Real Estate

Realty sector in consolidation mode even as it awaits stable recovery

G Balachandar Chennai | Updated on January 28, 2020 Published on January 28, 2020

Reputed developers with healthy balance sheets sailed through 2019, while the smaller ones faced extreme financial constraints

About five years ago, the managing director of a leading property firm in south India had said at a realty sector convention outside the country that future meetings of developers would take place in boardrooms, and not in ballrooms. He made the remarks after sensing the government’s mood and view about the realty sector at that point in time.

His prediction of a lesser number of players in the sector appears to have come true. The real estate industry in the country is seeing a consolidation now.

Three major reforms – demonetisation, GST and Real Estate (Regulation and Development) Act, 2016 (RERA) – have had a significant impact on the realty sector, leading to the exit of numerous small players.

GST and the stringent regulatory regime RERA marked a paradigm shift for real estate developers. With transparency and accountability becoming new watch-words, there are no short cuts anymore. The realty sector has been forced to follow rules and norms.

The bigger and smarter players managed to tweak their business to adjust to new rules, while smaller and unorganised players struggled to formalise their business, and faced huge challenges.

M Murali, Chairman & Managing Director, Shriram Properties, agrees that the realty sector has been going through a consolidation mode.

“We estimate not more than 50-60 real estate developers in the country going forward. These will take care of 95 per cent of the market. There will be another 1,000 players serving the remaining 5 per cent of the market. This is what we see now. Every city may have 10-15 big players serving most of the demand,” he added.

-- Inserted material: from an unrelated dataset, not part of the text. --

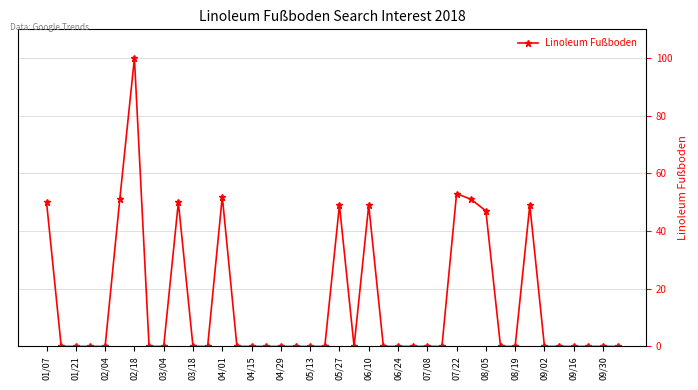

What is the maximum value shown in the chart?

100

Ramesh Nair, CEO and Country Head, JLL India, also points out that the number of developers operating in the Indian market had been reduced by nearly 50 per cent in the past four to five years.

Reputed developers with healthy balance sheets sailed through 2019, while the smaller ones faced extreme financial constraints. This has driven non-serious players out of the market while other smaller players joined hands with larger developers, he added.

However, Niranjan Hiranandani, National President, National Real Estate Development Council (NAREDCO), felt that it would be difficult to term the ‘churn’ of developers to contractors and vice versa as ‘consolidation’.

“Traditionally, we have seen contractors try and scale up their work and to become developers. Similarly, developers with spare capacity tend to take up contracting work for others. So, those who are over-leveraged would, in any case, have to merge with or be taken over by fiscally-sound companies; RERA has probably speeded up the process,” he stated.

In addition to key major reforms, the liquidity crunch caused by the IL&FS crisis also adversely affected most of the developers, resulting in the rationalisation of business operations. On the other hand, housing demand was impacted by the prolonged economic slowdown that led to muted consumer sentiments with slower growth in residential sales.

While regulations have been a major factor in triggering consolidation in the realty space, changing buyer needs have also played a vital role. Hence, realty players who couldn’t keep ‘in sync’ with buyer requirements and couldn’t adapt to the new customer requirements had to leave the market, pointed out Hiranandani.

Homebuyers have become more informed and cautious while making their home purchase decisions. They now prefer buying in projects by developers with established track record in terms of transparency, quality and timely execution, said Nair.

Amid all this, the realty sector appears to be seeing a revival in demand. Though it is not even, many markets have seen a spike in housing sales, and unsold inventory is getting reduced. In 2019, housing sales witnessed a 6 per cent growth year-on-year. New housing project launches grew 25 per cent in the top eight cities in the mid- and low-ticket size category during the December 2019 quarter.

Even as the industry awaits some sops in the upcoming Budget to drive housing demand, the industry believes that the new mantra is ‘perform or perish’. RERA lays down the framework under which one has to perform. Those who adapt to the new system will remain in business, it is that simple.